宅地建物取引業者Aが、宅地建物取引業法(以下この問において「法」という。)第37条の規定により交付すべき書面(以下この問において「37条書面」という。)に関する次の記述のうち、法の規定に違反しないものはどれか。
  1. Aは、売主を代理して宅地の売買契約を締結した際、買主にのみ37条書面を交付した。
  2. Aは、自ら売主となる宅地の売買契約において、手付金等を受領するにもかかわらず、37条書面に手付金等の保全措置の内容を記載しなかった。
  3. Aは、媒介により宅地の売買契約を成立させた場合において、契約の解除に関する定めがあるにもかかわらず、37条書面にその内容を記載しなかった。

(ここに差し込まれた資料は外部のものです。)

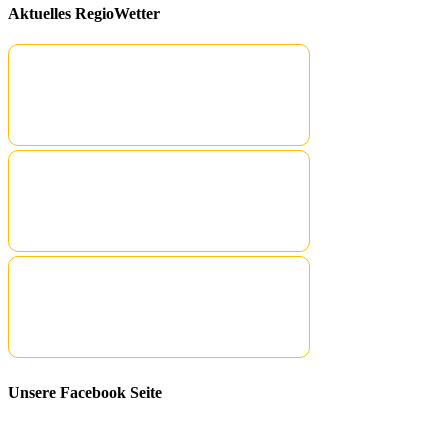
Aktuelles RegioWetter
Unsere Facebook Seite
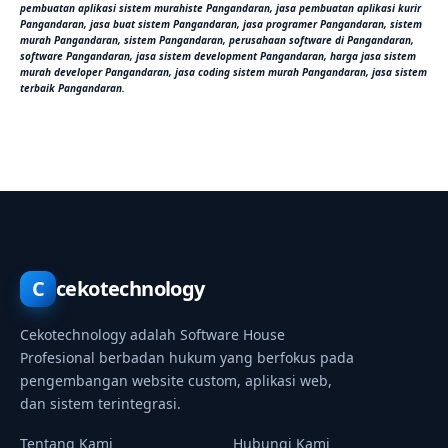
pembuatan aplikasi sistem murahiste Pangandaran, jasa pembuatan aplikasi kurir
Pangandaran, jasa buat sistem Pangandaran, jasa programer Pangandaran, sistem
murah Pangandaran, sistem Pangandaran, perusahaan software di Pangandaran,
software Pangandaran, jasa sistem development Pangandaran, harga jasa sistem
murah developer Pangandaran, jasa coding sistem murah Pangandaran, jasa sistem
terbaik Pangandaran.
C
cekotechnology
Cekotechnology adalah Software House
Profesional berbadan hukum yang berfokus pada
pengembangan website custom, aplikasi web,
dan sistem terintegrasi.
Tentang Kami
Hubungi Kami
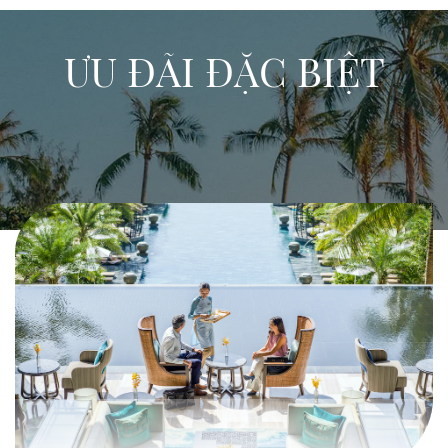
ƯU ĐÃI ĐẶC BIỆT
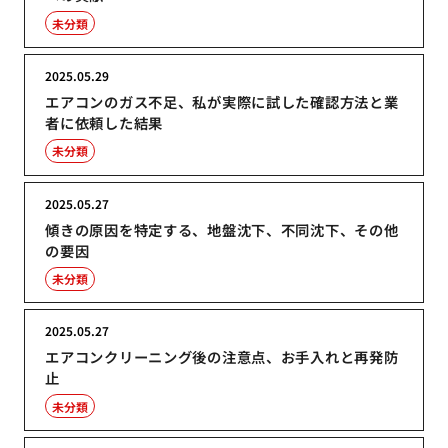
未分類
2025.05.29
エアコンのガス不足、私が実際に試した確認方法と業
者に依頼した結果
未分類
2025.05.27
傾きの原因を特定する、地盤沈下、不同沈下、その他
の要因
未分類
2025.05.27
エアコンクリーニング後の注意点、お手入れと再発防
止
未分類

  4. Aは、自ら売主となる宅地の売買契約において瑕疵担保責任に関する特約を定めたが、買主が宅地建物取引業者であり、瑕疵担保責任に関する特約を自由に定めることができるため、37条書面にその内容を記載しなかった。

正解 2

解説

  1. 誤り。37条書面は、35条書面と異なり、買主・売主の両方に交付しなければいけません。(宅建業法37条
    宅地建物取引業者は、宅地又は建物の売買又は交換に関し、自ら当事者として契約を締結したときはその相手方に、当事者を代理して契約を締結したときはその相手方及び代理を依頼した者に、その媒介により契約が成立したときは当該契約の各当事者に、遅滞なく、次に掲げる事項を記載した書面を交付しなければならない。
  2. [正しい]。手付金等の保全措置の内容は、重要事項説明書の記載事項です。しかし、37条書面への記載は必要ありません。

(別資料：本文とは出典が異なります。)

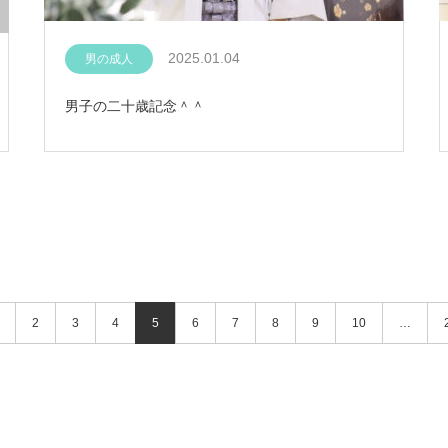
2025.01.04
男の成人
男子の二十歳記念＾＾
2
3
4
5
6
7
8
9
10
…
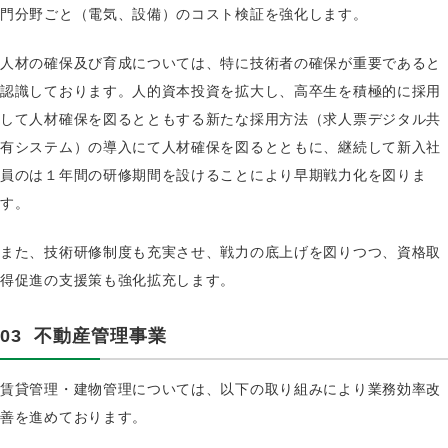
門分野ごと（電気、設備）のコスト検証を強化します。
人材の確保及び育成については、特に技術者の確保が重要であると
認識しております。人的資本投資を拡大し、高卒生を積極的に採用
して人材確保を図るとともする新たな採用方法（求人票デジタル共
有システム）の導入にて人材確保を図るとともに、継続して新入社
員のは１年間の研修期間を設けることにより早期戦力化を図りま
す。
また、技術研修制度も充実させ、戦力の底上げを図りつつ、資格取
得促進の支援策も強化拡充します。
03
不動産管理事業
賃貸管理・建物管理については、以下の取り組みにより業務効率改
善を進めております。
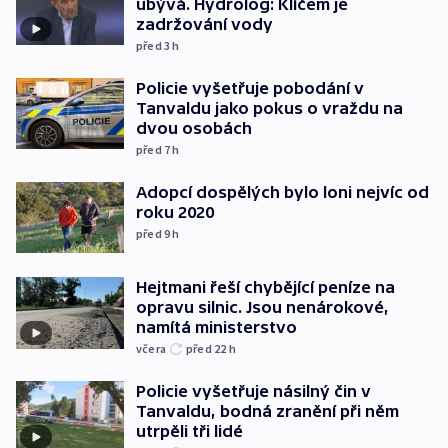
ubývá. Hydrolog: Klíčem je
zadržování vody
před 3
h
Policie vyšetřuje pobodání v
Tanvaldu jako pokus o vraždu na
dvou osobách
před 7
h
Adopcí dospělých bylo loni nejvíc od
roku 2020
před 9
h
Hejtmani řeší chybějící peníze na
opravu silnic. Jsou nenárokové,
namítá ministerstvo
včera
před 22
h
Policie vyšetřuje násilný čin v
Tanvaldu, bodná zranění při něm
utrpěli tři lidé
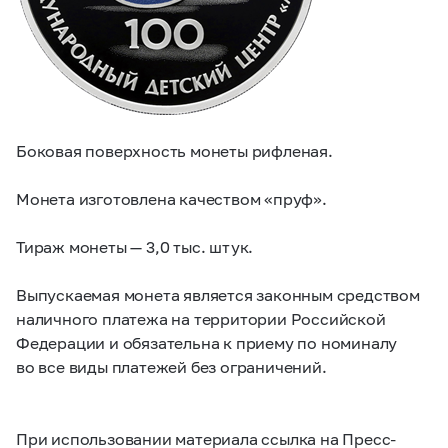
Боковая поверхность монеты рифленая.
Монета изготовлена качеством «пруф».
Тираж монеты — 3,0 тыс. штук.
Выпускаемая монета является законным средством
наличного платежа на территории Российской
Федерации и обязательна к приему по номиналу
во все виды платежей без ограничений.
При использовании материала ссылка на Пресс-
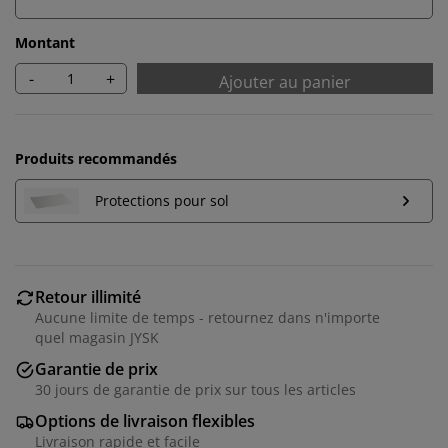
Montant
-
+
Ajouter au panier
Produits recommandés
Protections pour sol
Retour illimité
Aucune limite de temps - retournez dans n'importe
quel magasin JYSK
Garantie de prix
30 jours de garantie de prix sur tous les articles
Options de livraison flexibles
Livraison rapide et facile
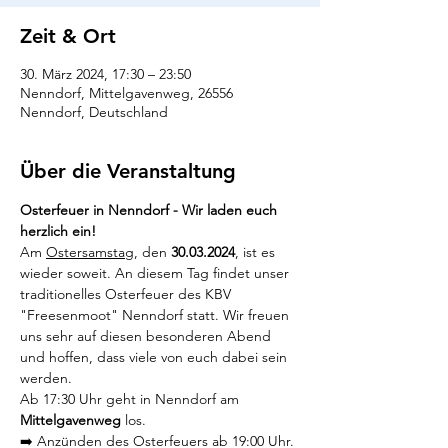
Zeit & Ort
30. März 2024, 17:30 – 23:50
Nenndorf, Mittelgavenweg, 26556
Nenndorf, Deutschland
Über die Veranstaltung
Osterfeuer in Nenndorf - Wir laden euch 
herzlich ein!
Am 
Ostersamstag
, den 
30.03.2024
, ist es 
wieder soweit. An diesem Tag findet unser 
traditionelles Osterfeuer des KBV 
"Freesenmoot" Nenndorf statt. Wir freuen 
uns sehr auf diesen besonderen Abend 
und hoffen, dass viele von euch dabei sein 
werden.  
Ab 17:30 Uhr geht in Nenndorf am 
Mittelgavenweg
 los.  
➡️ Anzünden des Osterfeuers ab 19:00 Uhr. 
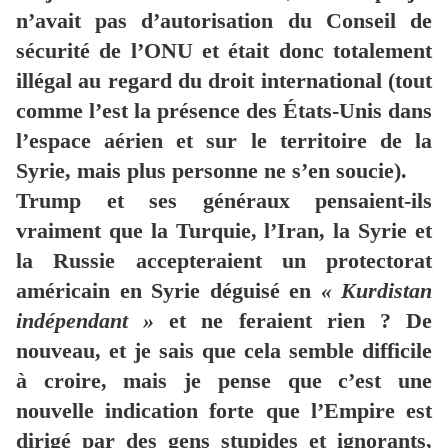
n’avait pas d’autorisation du Conseil de
sécurité de l’ONU et était donc totalement
illégal au regard du droit international (tout
comme l’est la présence des États-Unis dans
l’espace aérien et sur le territoire de la
Syrie, mais plus personne ne s’en soucie).
Trump et ses généraux pensaient-ils
vraiment que la Turquie, l’Iran, la Syrie et
la Russie accepteraient un protectorat
américain en Syrie déguisé en
« Kurdistan
indépendant »
et ne feraient rien ? De
nouveau, et je sais que cela semble difficile
à croire, mais je pense que c’est une
nouvelle indication forte que l’Empire est
dirigé par des gens stupides et ignorants,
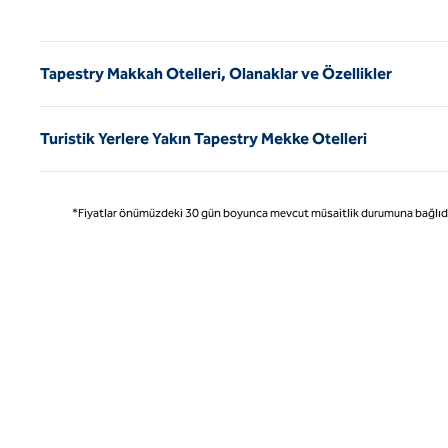
Önce
Tapestry Makkah Otelleri, Olanaklar ve Özellikler
Turistik Yerlere Yakın Tapestry Mekke Otelleri
*Fiyatlar önümüzdeki 30 gün boyunca mevcut müsaitlik durumuna bağlıdır ve 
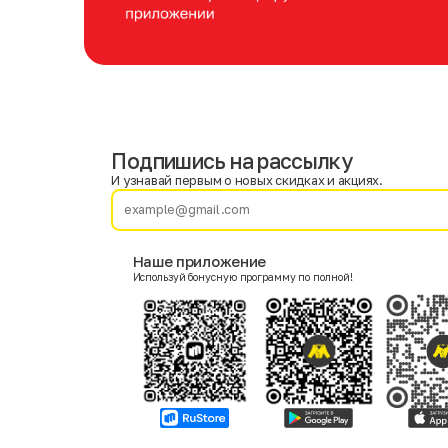
Подпишись на рассылку
Имя
Фамилия
И узнавай первым о новых скидках и акциях.
E-mail
Наше приложение
Используй бонусную программу по полной!
Пол
Мужской
Женский
Согласие на получение чеков по электронной почте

  3. 誤り。契約の解除に関する定めがあるときは、その内容は、37条書面の記載事項になります。よって、記載しなければ宅建業法に違反します。(宅建業法37条1項7号
    契約の解除に関する定めがあるときは、その内容
  4. 誤り。当該宅地若しくは建物の瑕疵を担保すべき責任についての定めがあるときは、その内容は37条書面の記載事項です。これは、宅建業者同士の契約においても同様です。(宅建業法37条1項11号
    当該宅地若しくは建物の瑕疵を担保すべき責任又は当該責任の履行に関して講ずべき保証保険契約の締結その他の措置についての定めがあるときは、その内容
したがって正しい記述は[2]です。